No julgamento da trama golpista, o ministro Luiz Fux citou os juristas Luigi Ferrajoli e Cesare Beccaria para defender limites rigorosos à atuação punitiva do Estado, destacando a necessidade de obediência à legalidade e condenando penas além do previsto em lei.
No julgamento que analisa a trama golpista envolvendo o ex-presidente Jair Bolsonaro e outros sete réus, o ministro Luiz Fux, do Supremo Tribunal Federal (STF), divergiu do relator Alexandre de Moraes e recorreu a dois nomes centrais da história do Direito penal: Luigi Ferrajoli e Cesare Beccaria.
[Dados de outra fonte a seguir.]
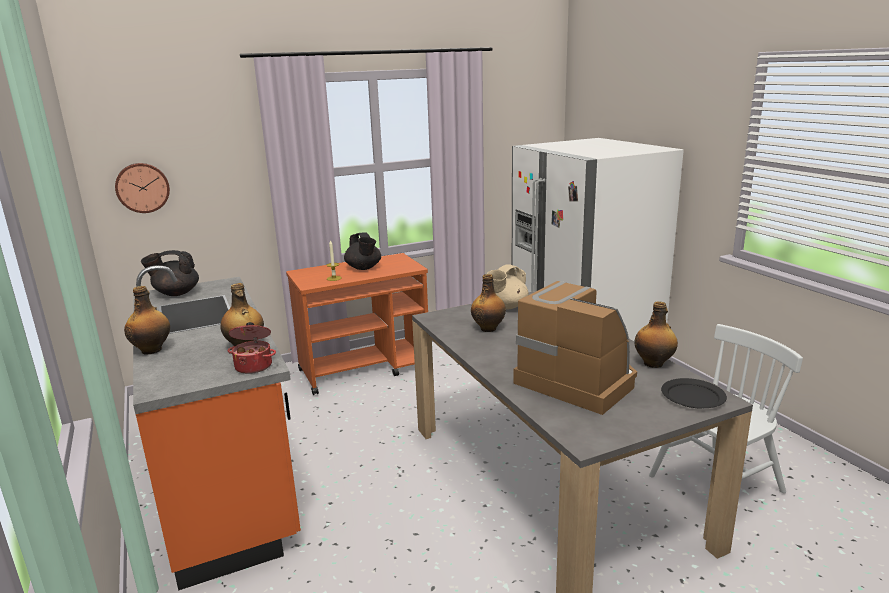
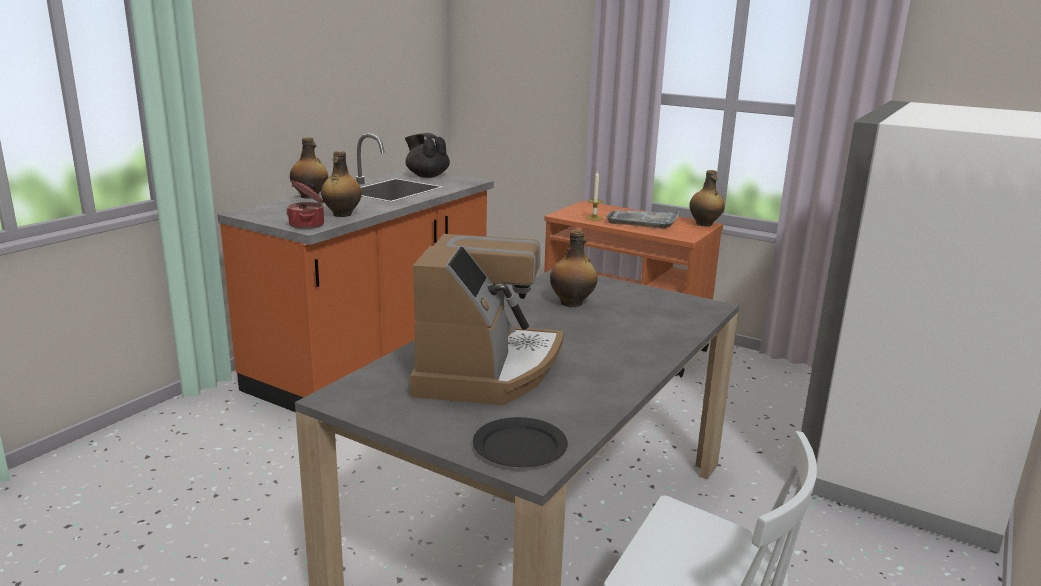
camera: 55 degrees right, 0 degrees up
(142, 187) = (489, 80): wall clock -> none
(363, 268) = (643, 221): black teapot -> grey tray
(505, 306) = (650, 298): beige teapot -> none
(654, 363) = (595, 408): bottle -> bottle (704, 224)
Ambos foram citados como referências para sustentar sua posição sobre os limites da punição.
Receba as principais notícias direto no WhatsApp! Inscreva-se no canal do Terra
Ao julgar o caso, Fux citou o pensamento de Ferrajoli para destacar que o poder de punir do Estado é uma decisão extremo e deve ser usado com cuidado. Ao referenciar Beccaria, destacou que o juiz não pode ser mais severo que a lei.
Luigi Ferrajoli
Nascido em Florença em 1940, Ferrajoli é um dos principais teóricos do garantismo penal, corrente que defende limites rígidos à atuação do Estado no campo punitivo. Ex-juiz entre 1967 e 1975, ele integrou o grupo Magistratura democrática, de orientação progressista.
A partir da década de 1970, tornou-se professor de Filosofia e Teoria Geral do Direito, consolidando sua carreira acadêmica na Universidade de Camerino e, mais tarde, em Roma Tre. Sua obra mais conhecida, Direito e Razão: Teoria do Garantismo Penal, tornou-se referência mundial.
Fux, que critica o julgamento, no entanto, levanta controvérsia ao citar o jurista em seu voto, uma vez que o próprio italiano elogiou o STF. Em entrevista ao portal Metrópoles, Ferrajoli afirmou que o processo contra Bolsonaro representa "um sinal de grande civilidade e de defesa do Estado de Direito contra a tentativa de golpe". Para ele, a reação brasileira à ameaça democrática "significa a vitória do Direito sobre a força", em contraste com os Estados Unidos, onde o ataque ao Capitólio não teve resposta semelhante.
Cesare Beccaria
Ao lado de Ferrajoli, Fux citou Cesare Beccaria, pensador italiano do século XVIII considerado um dos fundadores do direito penal moderno. Em seu voto, o ministro reiterou a lição clássica do autor: "apenas as leis podem indicar as penas de cada delito". Para ele, um juiz que aplica castigos mais rigorosos que os previstos em lei "se torna injusto".
Beccaria, nascido em Milão em 1738, foi jurista, filósofo, economista e escritor. Sua principal obra, Dos Delitos e das Penas, publicada em 1764, lançou as bases para uma nova concepção do sistema penal. Entre suas ideias centrais estavam a igualdade perante a lei, a rejeição da pena de morte, o fim da tortura como instrumento de prova e a defesa de julgamentos públicos e céleres.
Fux recuperou esse legado ao argumentar que nenhum magistrado pode, mesmo sob o pretexto do bem público, aumentar a pena além do que foi estabelecido pelo legislador. Citando Beccaria, afirmou que "a partir do momento em que o juiz se faz mais severo que a lei, ele se torna injusto".